Pelzer and Salisbury, LLC
msalis1219@aol.com

Single Member LLCs Need LLC Operating Agreements


There are at least four good reasons for Single Member LLCs to have LLC Operating Agreements: 1) LLC Operating Agreements protect and enhance LLC asset and liability protection (asset and liability protection being the overriding reason clients want LLCs in the first place); 2) expanding the LLC Operating Agreement is the only way to expand the scope of LLCs and expanded scope means more ways the LLC can benefit a client’s business or investment; 3) LLC Operating Agreements are the only way to modify the South Carolina Statutory Default Rules which otherwise act as an operating agreement by default; and 4) single member LLC Operating Agreements are not expensive (see Fees and Costs).

First - Written LLC Operating Agreements enhance Single Member LLC asset and liability protection because they can be instrumental in fostering smart LLC operation and are themselves evidence of the separate and distinct legal existence of the LLC. If a single LLC owner/member mistakenly operates the LLC as an invisible extension of him or herself then the LLC will be vulnerable to challenge. (Remember the goal is not wining the law suit, it’s not getting in a law suit at all.)

Single LLC owner/members need to understand their Single Member LLC is a separate and distinct legal entity, separate and apart from themselves. An LLC Operating Agreement can be instrumental in this understanding as a learning tool. On another level, the physical existence of a written LLC Operating Agreement serves as tangible evidence of the separate and distinct legal existence of the LLC to third parties.

I cannot get all clients to read everything I send them but I try. I harp on the importance of reading and understanding the LLC Operating Agreement and my Attorney Letter.

Second - I feel the more areas covered by the LLC Operating Agreement, the greater the number of areas in which LLC organization can be used to further clients’ business or investment goals. It is my practice to include all the areas of coverage I am comfortable including in an LLC Operating Agreement (see the links at Single Member LLCs) and then remove, modify, or add based on responses and input from the clients.

More areas of coverage help mold the LLC to client expectations, help educate clients, and give clients more “bang for the buck”.

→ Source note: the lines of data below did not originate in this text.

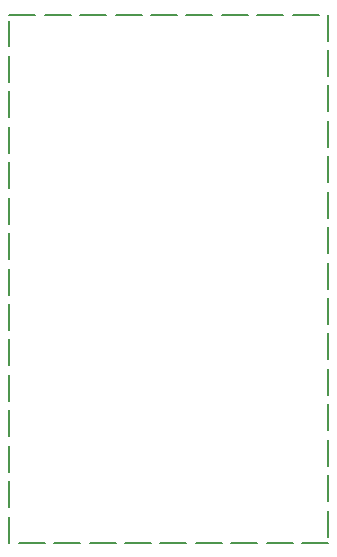
<source format=gbr>
%TF.GenerationSoftware,KiCad,Pcbnew,8.0.5*%
%TF.CreationDate,2024-10-18T17:30:21-04:00*%
%TF.ProjectId,STM32F4Example,53544d33-3246-4344-9578-616d706c652e,rev?*%
%TF.SameCoordinates,Original*%
%TF.FileFunction,Profile,NP*%
%FSLAX46Y46*%
G04 Gerber Fmt 4.6, Leading zero omitted, Abs format (unit mm)*
G04 Created by KiCad (PCBNEW 8.0.5) date 2024-10-18 17:30:21*
%MOMM*%
%LPD*%
G01*
G04 APERTURE LIST*
%TA.AperFunction,Profile*%
%ADD10C,0.200000*%
%TD*%
G04 APERTURE END LIST*
D10*
X93000000Y-71800000D02*
X95200000Y-71800000D01*
X96000000Y-71800000D02*
X98200000Y-71800000D01*
X99000000Y-71800000D02*
X101200000Y-71800000D01*
X102000000Y-71800000D02*
X104200000Y-71800000D01*
X105000000Y-71800000D02*
X107200000Y-71800000D01*
X108000000Y-71800000D02*
X110200000Y-71800000D01*
X111000000Y-71800000D02*
X113200000Y-71800000D01*
X114000000Y-71800000D02*
X116200000Y-71800000D01*
X117000000Y-71800000D02*
X119200000Y-71800000D01*
X120000000Y-71800000D02*
X120000000Y-71800000D01*
X120000000Y-71800000D02*
X120000000Y-74000000D01*
X120000000Y-74800000D02*
X120000000Y-77000000D01*
X120000000Y-77800000D02*
X120000000Y-80000000D01*
X120000000Y-80800000D02*
X120000000Y-83000000D01*
X120000000Y-83800000D02*
X120000000Y-86000000D01*
X120000000Y-86800000D02*
X120000000Y-89000000D01*
X120000000Y-89800000D02*
X120000000Y-92000000D01*
X120000000Y-92800000D02*
X120000000Y-95000000D01*
X120000000Y-95800000D02*
X120000000Y-98000000D01*
X120000000Y-98800000D02*
X120000000Y-101000000D01*
X120000000Y-101800000D02*
X120000000Y-104000000D01*
X120000000Y-104800000D02*
X120000000Y-107000000D01*
X120000000Y-107800000D02*
X120000000Y-110000000D01*
X120000000Y-110800000D02*
X120000000Y-113000000D01*
X120000000Y-113800000D02*
X120000000Y-116000000D01*
X120000000Y-116500000D02*
X117800000Y-116500000D01*
X117000000Y-116500000D02*
X114800000Y-116500000D01*
X114000000Y-116500000D02*
X111800000Y-116500000D01*
X111000000Y-116500000D02*
X108800000Y-116500000D01*
X108000000Y-116500000D02*
X105800000Y-116500000D01*
X105000000Y-116500000D02*
X102800000Y-116500000D01*
X102000000Y-116500000D02*
X99800000Y-116500000D01*
X99000000Y-116500000D02*
X96800000Y-116500000D01*
X96000000Y-116500000D02*
X93800000Y-116500000D01*
X93000000Y-116500000D02*
X93000000Y-116500000D01*
X93000000Y-116500000D02*
X93000000Y-114300000D01*
X93000000Y-113500000D02*
X93000000Y-111300000D01*
X93000000Y-110500000D02*
X93000000Y-108300000D01*
X93000000Y-107500000D02*
X93000000Y-105300000D01*
X93000000Y-104500000D02*
X93000000Y-102300000D01*
X93000000Y-101500000D02*
X93000000Y-99300000D01*
X93000000Y-98500000D02*
X93000000Y-96300000D01*
X93000000Y-95500000D02*
X93000000Y-93300000D01*
X93000000Y-92500000D02*
X93000000Y-90300000D01*
X93000000Y-89500000D02*
X93000000Y-87300000D01*
X93000000Y-86500000D02*
X93000000Y-84300000D01*
X93000000Y-83500000D02*
X93000000Y-81300000D01*
X93000000Y-80500000D02*
X93000000Y-78300000D01*
X93000000Y-77500000D02*
X93000000Y-75300000D01*
X93000000Y-74500000D02*
X93000000Y-72300000D01*
M02*

</source>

Third - Without a written LLC Operating Agreement, a Single Member LLC would be governed by the 63 page South Carolina LLC Act which by default acts as the operating agreement. I recommend a number of provisions in the LLC Act be modified in a Single Member LLC Operating Agreement. I comment on the LLC Act’s default provisions in most of the links to Single Member LLCs. If the LLC Act is not modified for Single Member LLCs, they cannot offer maximum LLC asset and liability protection.

Fourth - For the reasons stated above and considering my firm’s Fees and Costs, it makes no sense not to have a written LLC Operating Agreement for a Single Member LLC.

“Upon seeing an old lady for drafting her will, the attorney charged her $100. She gave him a $100 bill; not noticing that stuck to it was a second $100 bill. Immediately the ethical question arose in the attorney’s mind: ‘Do I tell my partner’”. Michael Rafferty, Skid Marks 14-15 (1988).